WISSENSWERTES, TIPPS & TRICKS

Rita, die Künstlerin

Leidenschaft:

Rita ist Künstlerin. Genau genommen arbeitet sie auch Vollzeit in einem Büro für Stadtplanung, aber wenn sie Zeit hat – und heute hat sie sich einen freien Tag genommen – dann malt sie.

Malen ist ihre Leidenschaft. Ihre Hände fliegen nur so über die Leinwand und sie weiß am Ende des Tages: Sie hat ein Meisterwerk geschaffen.

Na Danke

Dann kommt ihr Mann Chris nachhause, und sie kann es gar nicht erwarten, ihm das Bild zu zeigen.
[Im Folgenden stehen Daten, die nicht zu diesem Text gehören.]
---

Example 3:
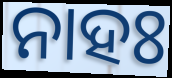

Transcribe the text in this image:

ନାହଃ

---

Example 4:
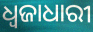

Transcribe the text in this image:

ଧ୍ବଜାଧାରୀ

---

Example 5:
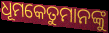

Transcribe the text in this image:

ଧୂମକେତୁମାନଙ୍କୁ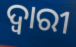
ଦ୍ଵାରୀ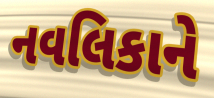
નવલિકાનેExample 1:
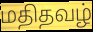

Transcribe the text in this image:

மதிதவழ்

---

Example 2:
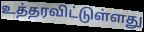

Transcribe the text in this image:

உத்தரவிட்டுள்ளது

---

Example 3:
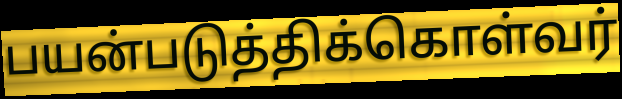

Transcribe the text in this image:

பயன்படுத்திக்கொள்வர்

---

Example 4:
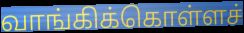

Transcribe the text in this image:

வாங்கிக்கொள்ளச்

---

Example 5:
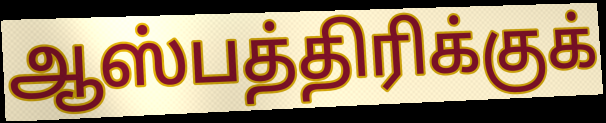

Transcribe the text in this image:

ஆஸ்பத்திரிக்குக்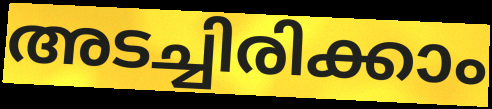
അടച്ചിരിക്കാം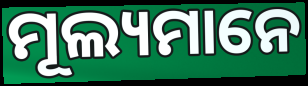
ମୂଲ୍ୟମାନେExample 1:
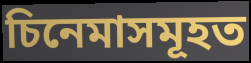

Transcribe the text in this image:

চিনেমাসমূহত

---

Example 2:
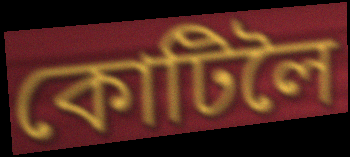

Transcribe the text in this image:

কোটিলৈ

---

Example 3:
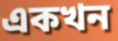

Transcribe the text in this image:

একখন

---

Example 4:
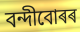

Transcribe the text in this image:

বন্দীবোৰৰ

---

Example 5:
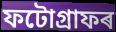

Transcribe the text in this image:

ফটোগ্ৰাফৰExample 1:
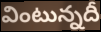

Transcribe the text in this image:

వింటున్నదీ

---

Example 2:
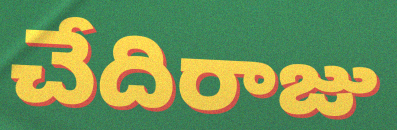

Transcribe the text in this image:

చేదిరాజు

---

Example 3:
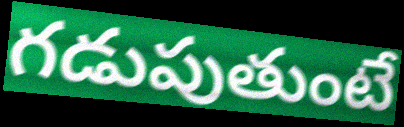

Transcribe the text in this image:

గడుపుతుంటే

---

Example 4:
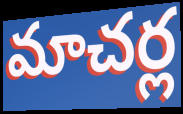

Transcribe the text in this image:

మాచర్ల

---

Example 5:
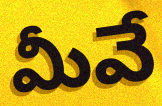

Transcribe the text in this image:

మీవే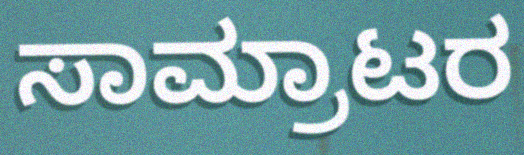
ಸಾಮ್ರಾಟರ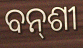
ବନ୍‌ଶୀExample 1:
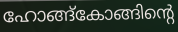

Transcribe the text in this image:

ഹോങ്ങ്കോങ്ങിന്റെ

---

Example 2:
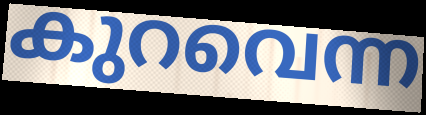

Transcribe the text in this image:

കുറവെന്ന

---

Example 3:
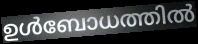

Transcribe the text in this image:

ഉൾബോധത്തിൽ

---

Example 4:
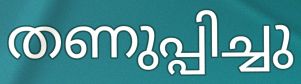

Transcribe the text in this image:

തണുപ്പിച്ചു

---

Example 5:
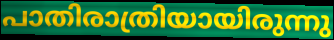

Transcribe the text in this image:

പാതിരാത്രിയായിരുന്നു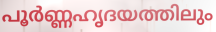
പൂർണ്ണഹൃദയത്തിലും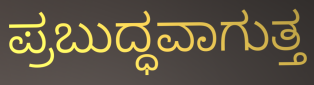
ಪ್ರಬುದ್ಧವಾಗುತ್ತ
Sein Kommentar:

„Naja, hab ick denen ja schon imma jesagt, datt man die Amateure nich‘ unterschätzen soll, wa?“

Na schönen Dank auch! Also antwortet Rita, ganz unverblümt … nee, das sag ich Dir noch nicht. Erst bist Du dran.

Enttäuschung

Rita ist enttäuscht. Sie hatte sich Chris‘ Begeisterung für ihr Kunstwerk anders vorgestellt. Ich meine: Was würdest Du dem Typen denn jetzt erwidern?

Übrigens hängt die Couleur Deiner Antwort davon ab, in welchen Zustand die Enttäuschung Dein Gehirn versetzt. Ja, genau, man weiß unterdessen, wie Enttäuschung neurophysiologisch „funktioniert“ (siehe Link).

Das enttäuschte Gehirn

Kurzversion für uns hier: je abhängiger wir uns von unseren Erwartungen machen, desto härter trifft uns ihre Enttäuschung. Dabei heiß „abhängig“ zweierlei:

1. Festgefahrene Erwartungen machen abhängiger als flexible.
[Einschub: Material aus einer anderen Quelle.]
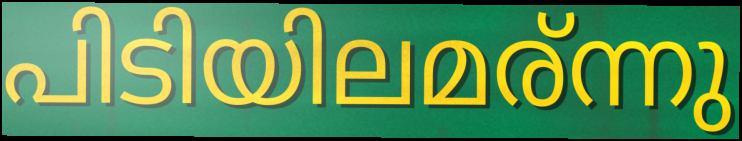
പിടിയിലമര്ന്നുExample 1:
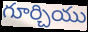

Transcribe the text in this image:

గూర్చియు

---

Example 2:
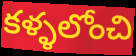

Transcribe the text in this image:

కళ్ళలోంచి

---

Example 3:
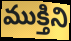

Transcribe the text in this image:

ముక్తిని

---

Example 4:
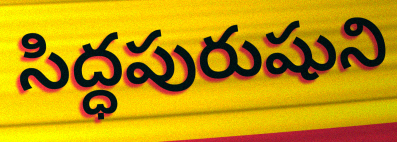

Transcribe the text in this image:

సిద్ధపురుషుని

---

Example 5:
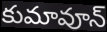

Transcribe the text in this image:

కుమావూన్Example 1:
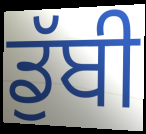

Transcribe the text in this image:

ਡੁੱਬੀ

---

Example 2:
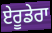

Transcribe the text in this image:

ਏਰੂਡੇਰਾ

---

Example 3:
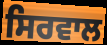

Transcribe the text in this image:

ਸਿਰਵਾਲ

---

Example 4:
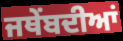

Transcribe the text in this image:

ਜਥੇਂਬਦੀਆਂ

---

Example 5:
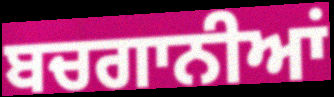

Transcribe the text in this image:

ਬਚਗਾਨੀਆਂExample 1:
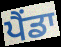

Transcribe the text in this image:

ਪੈਂਡਾ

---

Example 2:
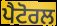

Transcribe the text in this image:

ਪੈਟੋਰਲ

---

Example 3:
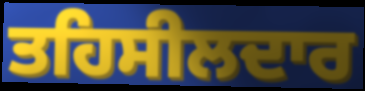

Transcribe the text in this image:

ਤਹਿਸੀਲਦਾਰ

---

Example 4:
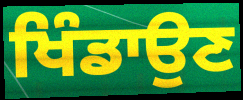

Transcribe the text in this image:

ਖਿੰਡਾਉਣ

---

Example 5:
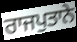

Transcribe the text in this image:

ਰਾਜਪੁਤਾਨੇ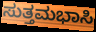
ಸುತ್ತಮಭಾಸಿ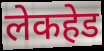
लेकहेडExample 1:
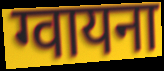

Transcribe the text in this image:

ग्वायना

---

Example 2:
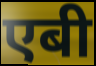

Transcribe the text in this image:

एबी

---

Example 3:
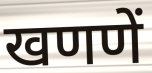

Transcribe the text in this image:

खणणें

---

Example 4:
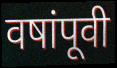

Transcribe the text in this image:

वषांपूवी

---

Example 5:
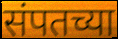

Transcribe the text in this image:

संपतच्याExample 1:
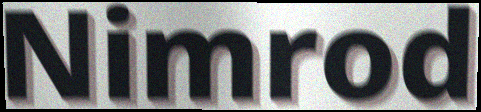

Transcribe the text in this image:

Nimrod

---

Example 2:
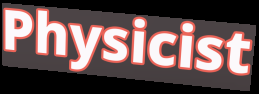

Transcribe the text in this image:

Physicist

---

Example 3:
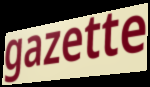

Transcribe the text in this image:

gazette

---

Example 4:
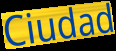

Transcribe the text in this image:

Ciudad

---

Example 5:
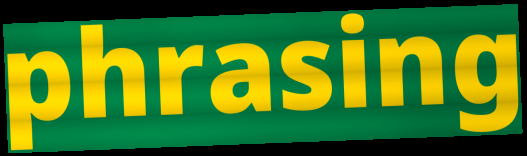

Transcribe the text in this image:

phrasing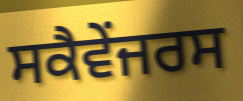
ਸਕੈਵੇਂਜਰਸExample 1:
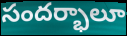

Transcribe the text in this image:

సందర్భాలూ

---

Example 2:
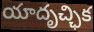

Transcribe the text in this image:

యాదృచ్ఛిక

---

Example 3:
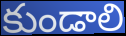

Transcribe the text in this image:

కుండాలి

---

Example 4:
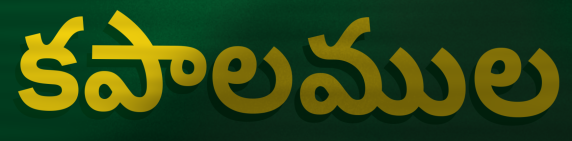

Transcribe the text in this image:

కపాలముల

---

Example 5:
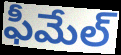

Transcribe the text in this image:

ఫీమేల్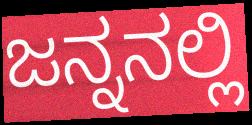
ಜನ್ನನಲ್ಲಿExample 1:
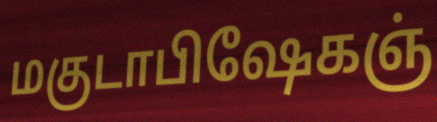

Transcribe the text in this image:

மகுடாபிஷேகஞ்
2. Je stärker die Gefühle, mit denen unsere Erwartungen verbunden sind, desto abhängiger ist gute Laune von ihrer Erfüllung.

Ritas enttäuschtes Gehirn

Doch zurück zu Rita. Nehmen wir mal an, dass ihre Hoffnung auf Chris‘ begeistertes Lob relativ fest im Sattel sitzt.

Das ist keine „Naja, wäre vielleicht schön, wenn“-Erwartung, sondern ein klares „Er liebt mich, er wird Freudensprünge machen.“

Und nachdem sie sich leidenschaftlich an der Leinwand verausgabt hat, ist Ritas Erwartung auch stark mit intensiven Gefühlen verbunden. Und dann wird sie enttäuscht.

Ritas Reaktion

Ritas Reaktion fällt – entsprechend der Abhängigkeit gegenüber ihrer Erwartung – etwas schroff aus. Sie wird pampig.

„Amateure?!? Pff! Du kannst mich mal kreuzweise.“

Chris ist seinerseits völlig baff. Er hatte sie doch gerade gelobt. Aus vollem Herzen.

Was ist ein Lob?

„Naja, hab ick denen ja schon imma jesagt, datt man die Amateure nich‘ unterschätzen soll, wa?“

Chris ist eben nicht der Überschwängliche. Er ist den hartgesottenen Ton am Jugendamt gewohnt, wo er Kinder betreut und mitentscheidet, ob sie aus zerrütteten Familienverhältnissen in ein Heim überwiesen werden sollen oder nicht.

Außerdem hatte ein befreundeter Kollege Rita mal „Amateurin“ genannt – also was bedeutet Chris‘ Kommentar wirklich?

Komplexe Gefühlslagen

Zugegeben, Chris‘ Aussage kommt nicht wie ein liebes, super-begeistertes Lob rüber. Da springen noch andere Gefühle mit drin rum. (Ja, Chris kann in diesem Szenario auch noch was dazulernen …)

Aber erstmal, als Arbeitshypothese: In Chris‘ Gefühlswelt haben Rita (mit ihrem Meisterwerk) und Chris (mit seinem Kommentar) dem Kollegen eins ausgewischt; zwar in seiner Abwesenheit, aber was nicht ist kann ja noch werden.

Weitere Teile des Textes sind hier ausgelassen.